To begin with, the movies recycled to make this picture were mostly not very good to begin with. They were "Prison of the Dead" (which I've not yet seen), "The Killer Eye," and "Totem". Secondly, while it might have been possible to actually improve on both "The Killer Eye" and "Totem with judicious editing that is not what happened here.
Horrific opens with "Crypt of the Undead" (the reshaped "Prison of the Dead") where a group of unpleasant idle rich kids are possessed by the spirits of witches executed during the 1600s and then slaughtered by resurrected executioners. Maybe it's because I haven't seen the full movie, but it looked interesting enough that I've put it on my list, because I would like to see some of the missing plot elements are that are incoherently referred to as the film unfolds. While a bit of expository dialogue gives us the back story of all the various characters in the opening scenes, there is more to their relationships, as evidenced by nonsensical exchanges between characters later on. These exchanges are rendered nonsensical because of the scenes that set them up are missing. Given the incompetent way the other two films used to make this movie were chopped up, I think "Prison of Dead" probably isn't as bad as it seems based on "Crypt of the Undead".
Which brings me to "Terror Vision", the second segment, which is a butchered version of "The Killer Eye". Given that this tale of giant horny eyeball from the 8th Dimension is one of the worst movies to ever issue forth from Full Moon, I figured they couldn't do anything but improve on it.
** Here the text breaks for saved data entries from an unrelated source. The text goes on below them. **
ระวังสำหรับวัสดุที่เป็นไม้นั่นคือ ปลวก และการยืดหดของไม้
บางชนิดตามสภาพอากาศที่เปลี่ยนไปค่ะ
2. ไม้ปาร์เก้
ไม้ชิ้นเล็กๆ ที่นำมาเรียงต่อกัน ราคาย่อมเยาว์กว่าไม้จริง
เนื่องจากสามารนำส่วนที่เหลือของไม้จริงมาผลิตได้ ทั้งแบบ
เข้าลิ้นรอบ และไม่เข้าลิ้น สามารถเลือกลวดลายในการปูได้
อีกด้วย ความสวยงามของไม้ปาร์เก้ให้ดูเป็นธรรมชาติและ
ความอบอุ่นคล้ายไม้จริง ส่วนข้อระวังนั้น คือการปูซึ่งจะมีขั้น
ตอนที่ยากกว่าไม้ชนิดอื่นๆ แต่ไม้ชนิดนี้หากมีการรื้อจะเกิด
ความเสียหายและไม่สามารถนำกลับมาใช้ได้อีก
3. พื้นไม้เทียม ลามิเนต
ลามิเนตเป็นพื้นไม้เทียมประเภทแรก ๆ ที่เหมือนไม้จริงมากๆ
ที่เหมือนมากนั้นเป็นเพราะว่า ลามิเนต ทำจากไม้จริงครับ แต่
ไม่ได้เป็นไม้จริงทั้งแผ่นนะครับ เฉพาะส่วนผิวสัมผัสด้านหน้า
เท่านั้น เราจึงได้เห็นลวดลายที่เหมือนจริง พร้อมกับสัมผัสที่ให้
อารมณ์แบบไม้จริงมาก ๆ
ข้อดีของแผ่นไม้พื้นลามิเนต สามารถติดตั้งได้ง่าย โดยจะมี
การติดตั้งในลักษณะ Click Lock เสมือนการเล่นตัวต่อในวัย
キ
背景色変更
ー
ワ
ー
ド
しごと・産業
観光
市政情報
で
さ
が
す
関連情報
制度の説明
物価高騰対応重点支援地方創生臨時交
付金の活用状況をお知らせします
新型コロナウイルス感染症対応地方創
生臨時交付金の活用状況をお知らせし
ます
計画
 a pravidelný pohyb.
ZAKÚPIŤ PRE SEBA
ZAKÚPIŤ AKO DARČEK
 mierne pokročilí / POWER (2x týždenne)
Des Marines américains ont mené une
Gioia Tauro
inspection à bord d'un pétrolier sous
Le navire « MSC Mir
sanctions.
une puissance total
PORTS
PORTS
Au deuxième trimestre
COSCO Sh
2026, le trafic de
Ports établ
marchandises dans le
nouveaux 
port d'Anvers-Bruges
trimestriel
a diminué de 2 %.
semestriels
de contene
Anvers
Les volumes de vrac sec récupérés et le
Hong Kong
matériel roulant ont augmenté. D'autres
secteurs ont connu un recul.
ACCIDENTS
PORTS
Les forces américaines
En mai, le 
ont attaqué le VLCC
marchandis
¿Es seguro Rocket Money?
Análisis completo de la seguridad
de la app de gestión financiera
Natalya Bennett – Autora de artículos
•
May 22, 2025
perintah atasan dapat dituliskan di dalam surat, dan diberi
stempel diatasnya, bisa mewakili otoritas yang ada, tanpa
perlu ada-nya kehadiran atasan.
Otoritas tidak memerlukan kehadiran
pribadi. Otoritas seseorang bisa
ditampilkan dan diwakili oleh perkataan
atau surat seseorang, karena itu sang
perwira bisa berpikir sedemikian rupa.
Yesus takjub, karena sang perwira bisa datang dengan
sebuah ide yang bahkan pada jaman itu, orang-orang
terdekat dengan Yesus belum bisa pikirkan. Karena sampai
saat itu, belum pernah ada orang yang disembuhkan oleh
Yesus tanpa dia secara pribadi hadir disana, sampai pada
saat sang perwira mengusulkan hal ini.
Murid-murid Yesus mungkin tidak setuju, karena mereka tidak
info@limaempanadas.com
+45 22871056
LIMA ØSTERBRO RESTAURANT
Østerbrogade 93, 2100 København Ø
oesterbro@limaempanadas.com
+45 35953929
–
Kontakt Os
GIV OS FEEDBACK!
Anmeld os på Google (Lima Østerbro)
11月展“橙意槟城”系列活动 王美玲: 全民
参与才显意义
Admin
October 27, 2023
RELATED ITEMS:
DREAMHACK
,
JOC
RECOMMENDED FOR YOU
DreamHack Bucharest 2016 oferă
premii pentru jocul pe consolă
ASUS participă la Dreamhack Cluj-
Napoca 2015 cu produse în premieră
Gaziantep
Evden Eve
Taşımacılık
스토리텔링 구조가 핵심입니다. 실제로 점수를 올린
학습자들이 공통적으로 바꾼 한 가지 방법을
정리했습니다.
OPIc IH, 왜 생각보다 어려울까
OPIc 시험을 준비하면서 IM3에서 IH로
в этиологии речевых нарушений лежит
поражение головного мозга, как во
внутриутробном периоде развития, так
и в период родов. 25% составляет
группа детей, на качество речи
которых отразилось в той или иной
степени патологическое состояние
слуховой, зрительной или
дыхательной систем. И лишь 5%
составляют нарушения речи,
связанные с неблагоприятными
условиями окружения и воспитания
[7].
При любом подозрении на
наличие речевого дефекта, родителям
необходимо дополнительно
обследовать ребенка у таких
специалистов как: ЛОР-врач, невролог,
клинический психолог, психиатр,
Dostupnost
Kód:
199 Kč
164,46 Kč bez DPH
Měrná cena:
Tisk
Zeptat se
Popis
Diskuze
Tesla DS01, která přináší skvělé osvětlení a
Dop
I was wrong. The way they cut the film, they managed to make it every bit as boring as the original while making it incoherent to boot, with key expository scenes being hacked out. I thought that "The Killer Eye" could be improved if it was shorter, but I was apparently wrong. There is probably no way to get anything decent from this pile of garbage.
Closing out this anthology is "Masters of Death", a film about six beautiful young people who are drawn to a remote cabin by supernatural forces and then are tormented by monsters and forced to kill each other. In its original form, it's a far better movie than "The Killer Eye", but here it seems just as incoherent and just as lame. In fact, it's more incoherent, because we don't know how our six killers/victims find out they are the subjects of some bizarre supernatural force, nor why one of their dead bodies is strangely chained to a table rather than just covered with a blanket as would be the decent thing. Instead of reducing the presence of the lame puppet creatures that serve absolutely no point in the story, the editor instead hacked out important expository scenes.
"Horrific" is a failure on every level, with the possible exception of the fact that all three films used to create were originally directed by David DeCoteau (under the names Victoria Sloan, Richard Chasen, and Martin Tate), so all segments have a similar look to them. It's a cheap, garish look (nothing says "cheap" like actors delivering lines about how their names have been mysterious carven into stone while looking at a pair of wooden boards where the screws that joined them together are obvious), but it's a look nonetheless. And for that I'm giving this sad cash grab One Star... and a very small one at that.